When a process is executed, Nextflow checks if there is already a subdirectory in the work directory that corresponds to the same hash key. If it finds one, this means that the process with the same inputs and parameters has been run before, and the cached results are available. If a matching directory is found, Nextflow reuses the cached output instead of rerunning the process. This is especially useful when working on large datasets or complex workflows where re-running every step can be time-consuming and computationally expensive.
If a workflow is interrupted or if you decide to make changes and rerun it, Nextflow can resume from where it left off. Since the results of previously completed tasks are cached in the work directory, Nextflow will skip these tasks and only run the processes that are new or whose inputs have changed.
The results/
directory
All final outputs for this workflow will be presented in a directory specified by the --outdir
flag which is a custom parameter we have defined in the nextflow.config
as params.ourdir
. Note the default is set to results/
.
If you were to rerun the workflow, using the --outdir
flag and a different value, you could change the name of the output directory:
nextflow run main.nf --input assets/samplesheet.csv --outdir different_out
All Nextflow task outputs are saved to their unique subdirectories within work/
automatically. Although the work directory is crucial during the workflow execution, it’s typically not the place where you store final results. It’s more of a temporary workspace that can be cleaned up after the workflow is completed.

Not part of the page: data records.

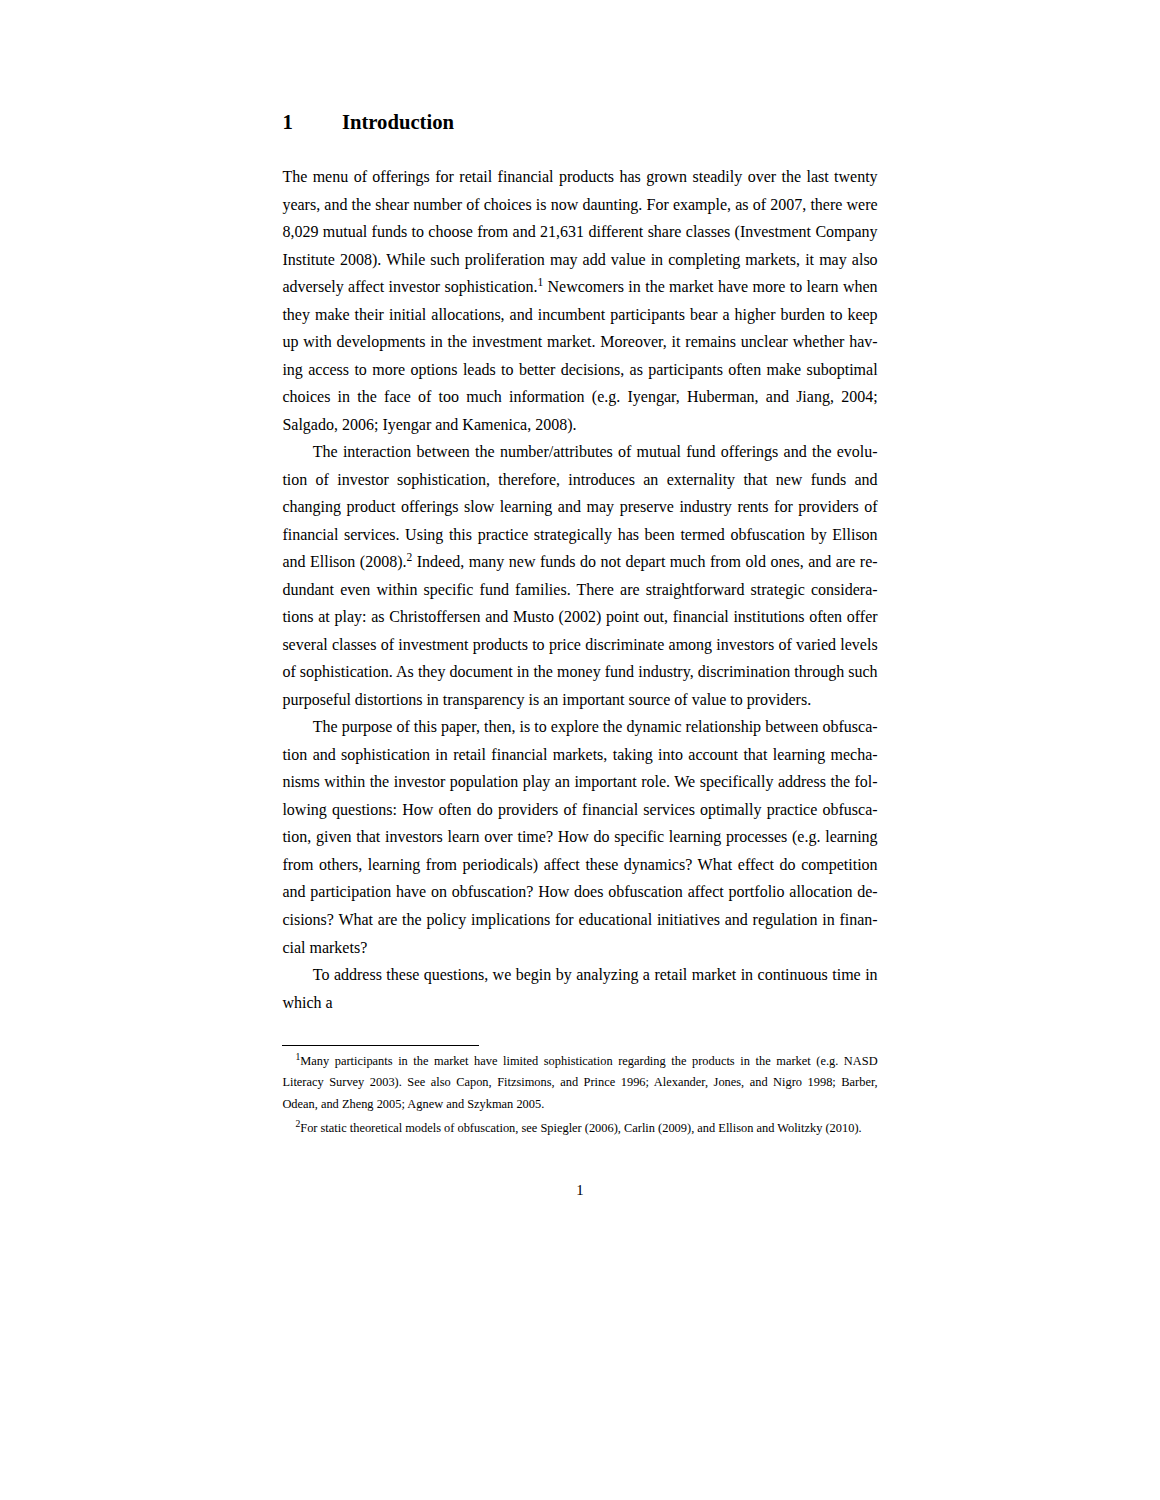1 Introduction
The menu of offerings for retail financial products has grown steadily over the last twenty years, and the shear number of choices is now daunting. For example, as of 2007, there were 8,029 mutual funds to choose from and 21,631 different share classes (Investment Company Institute 2008). While such proliferation may add value in completing markets, it may also adversely affect investor sophistication.1 Newcomers in the market have more to learn when they make their initial allocations, and incumbent participants bear a higher burden to keep up with developments in the investment market. Moreover, it remains unclear whether having access to more options leads to better decisions, as participants often make suboptimal choices in the face of too much information (e.g. Iyengar, Huberman, and Jiang, 2004; Salgado, 2006; Iyengar and Kamenica, 2008).
The interaction between the number/attributes of mutual fund offerings and the evolution of investor sophistication, therefore, introduces an externality that new funds and changing product offerings slow learning and may preserve industry rents for providers of financial services. Using this practice strategically has been termed obfuscation by Ellison and Ellison (2008).2 Indeed, many new funds do not depart much from old ones, and are redundant even within specific fund families. There are straightforward strategic considerations at play: as Christoffersen and Musto (2002) point out, financial institutions often offer several classes of investment products to price discriminate among investors of varied levels of sophistication. As they document in the money fund industry, discrimination through such purposeful distortions in transparency is an important source of value to providers.
The purpose of this paper, then, is to explore the dynamic relationship between obfuscation and sophistication in retail financial markets, taking into account that learning mechanisms within the investor population play an important role. We specifically address the following questions: How often do providers of financial services optimally practice obfuscation, given that investors learn over time? How do specific learning processes (e.g. learning from others, learning from periodicals) affect these dynamics? What effect do competition and participation have on obfuscation? How does obfuscation affect portfolio allocation decisions? What are the policy implications for educational initiatives and regulation in financial markets?
To address these questions, we begin by analyzing a retail market in continuous time in which a
1Many participants in the market have limited sophistication regarding the products in the market (e.g. NASD Literacy Survey 2003). See also Capon, Fitzsimons, and Prince 1996; Alexander, Jones, and Nigro 1998; Barber, Odean, and Zheng 2005; Agnew and Szykman 2005.
2For static theoretical models of obfuscation, see Spiegler (2006), Carlin (2009), and Ellison and Wolitzky (2010).
1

Nextflow requires users to explicitly instruct it to save final outputs after the workflow completes. Unlike the work directory, the location of this is specified by the user. Setting up an output directory is something we must do intentionally at the process level.
Note the contents of the results/
directory and how this has been defined by the demo workflow’s developer in the process scopes inside the modules/
directory using publishDir
. For example, the group_samples
process:
process group_samples {
tag "INPUT: ${checked_samplesheet.fileName}"
publishDir "${params.outdir}", mode: 'copy'
input:
path(checked_samplesheet)
output:
path("samplesheet_illumina.csv"), emit: illumina
path("samplesheet_pacbio.csv"), emit: pacbio
script:
"""
awk -F, '\$4 == "illumina"' OFS=, ${checked_samplesheet} > samplesheet_illumina.csv
awk -F, '\$4 == "pacbio"' OFS=, ${checked_samplesheet} > samplesheet_pacbio.csv
""" }
Here, we’ve chosen to output the files created by this process as a copy of what has been saved to the work/
directory. Alternatively, to save space we could have used symlink
to reduce the creation of additional files.
The .nextflow/
directory
This directory contains a cache subdirectory to store cached data such as downloaded files and can be used to speed up subsequent pipeline runs. It also contains a history file which contains a record of pipeline executions including run time, the unique run name, and command line arguments used.
The .nextflow.log
file
This file is created by Nextflow during the execution of a pipeline and contains information about all processes and any warnings or errors that occurred during execution.